Start of Block
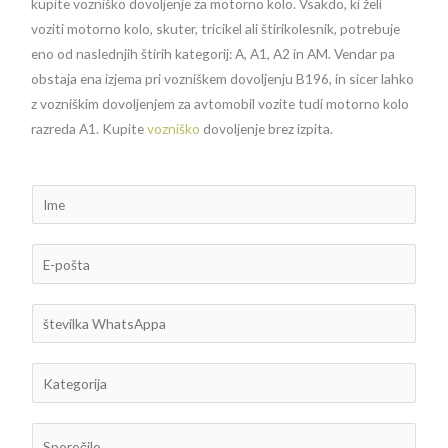
kupite vozniško dovoljenje za motorno kolo. Vsakdo, ki želi
voziti motorno kolo, skuter, tricikel ali štirikolesnik, potrebuje
eno od naslednjih štirih kategorij: A, A1, A2 in AM. Vendar pa
obstaja ena izjema pri vozniškem dovoljenju B196, in sicer lahko
z vozniškim dovoljenjem za avtomobil vozite tudi motorno kolo
razreda A1. Kupite
vozniško
dovoljenje brez izpita.
I
m
e
E
-
p
š
o
t
š
e
K
t
v
a
a
i
t
*
S
l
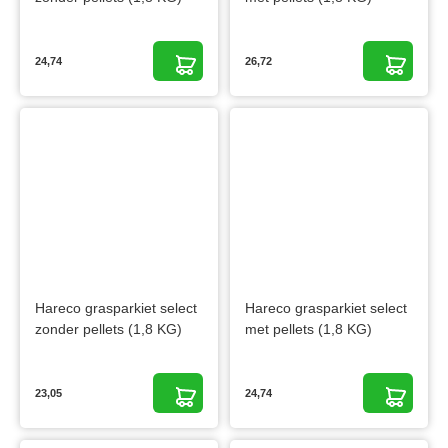
24,74
26,72
Hareco grasparkiet select
Hareco grasparkiet select
zonder pellets (1,8 KG)
met pellets (1,8 KG)
23,05
24,74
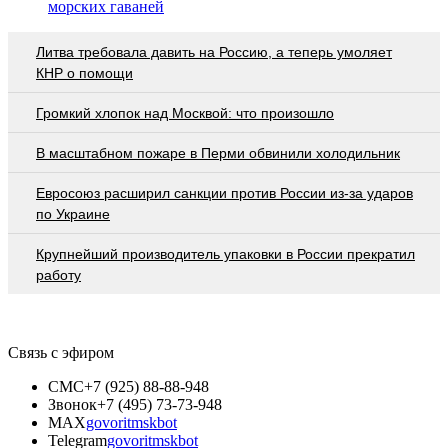
морских гаваней
Литва требовала давить на Россию, а теперь умоляет
КНР о помощи
Громкий хлопок над Москвой: что произошло
В масштабном пожаре в Перми обвинили холодильник
Евросоюз расширил санкции против России из-за ударов
по Украине
Крупнейший производитель упаковки в России прекратил
работу
Связь с эфиром
СМС
+7 (925) 88-88-948
Звонок
+7 (495) 73-73-948
MAX
govoritmskbot
Telegram
govoritmskbot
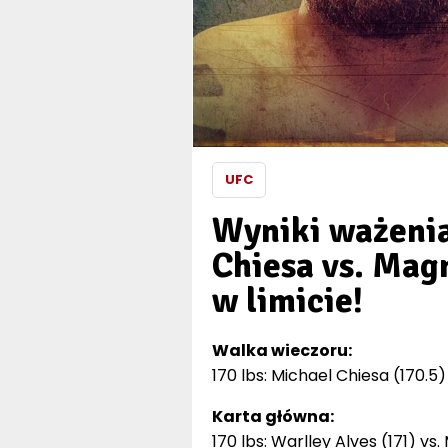
UFC
Wyniki ważenia
Chiesa vs. Mag
w limicie!
Walka wieczoru:
170 lbs: Michael Chiesa (170.5)
Karta główna:
170 lbs: Warlley Alves (171) vs.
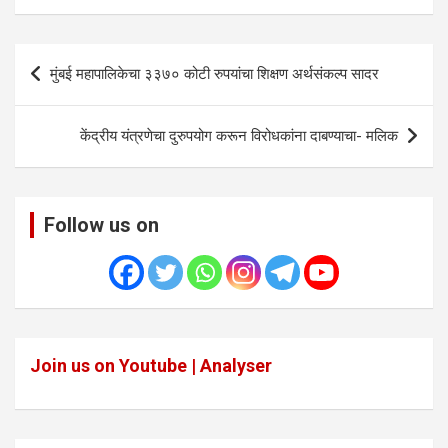
Post
मुंबई महापालिकेचा ३३७० कोटी रुपयांचा शिक्षण अर्थसंकल्प सादर
navigation
केंद्रीय यंत्रणेचा दुरुपयोग करून विरोधकांना दाबण्याचा- मलिक
Follow us on
Join us on Youtube | Analyser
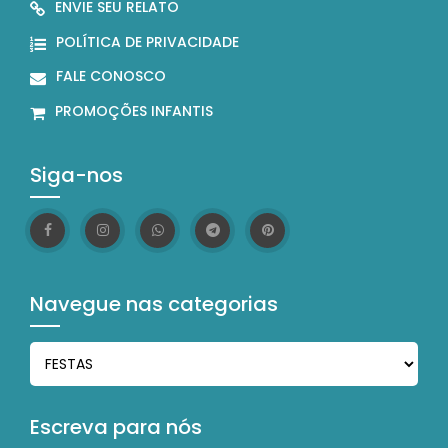
ENVIE SEU RELATO
POLÍTICA DE PRIVACIDADE
FALE CONOSCO
PROMOÇÕES INFANTIS
Siga-nos
Navegue nas categorias
Navegue nas categorias
Escreva para nós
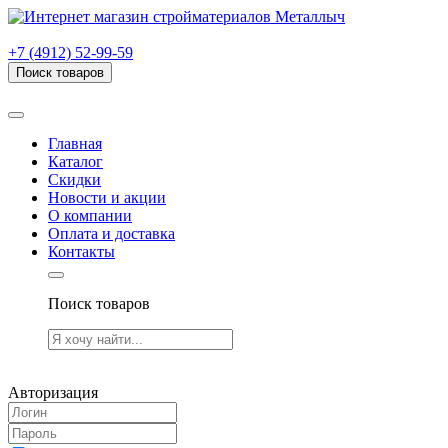
г. Рязань, проезд Яблочкова, дом 6, стр. В (НИТИ)
+7 (4912) 52-99-59
Поиск товаров
Товаров (
0
) на сумму
0.00 руб.
Главная
Каталог
Скидки
Новости и акции
О компании
Оплата и доставка
Контакты
Поиск товаров
Товаров (
0
) на сумму
0.00 руб.
Авторизация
End of Block
# Task details
If a line in the data contains the string "kolo", copy it.

# Response
kupite vozniško dovoljenje za motorno kolo. Vsakdo, ki želi
voziti motorno kolo, skuter, tricikel ali štirikolesnik, potrebuje
z vozniškim dovoljenjem za avtomobil vozite tudi motorno kolo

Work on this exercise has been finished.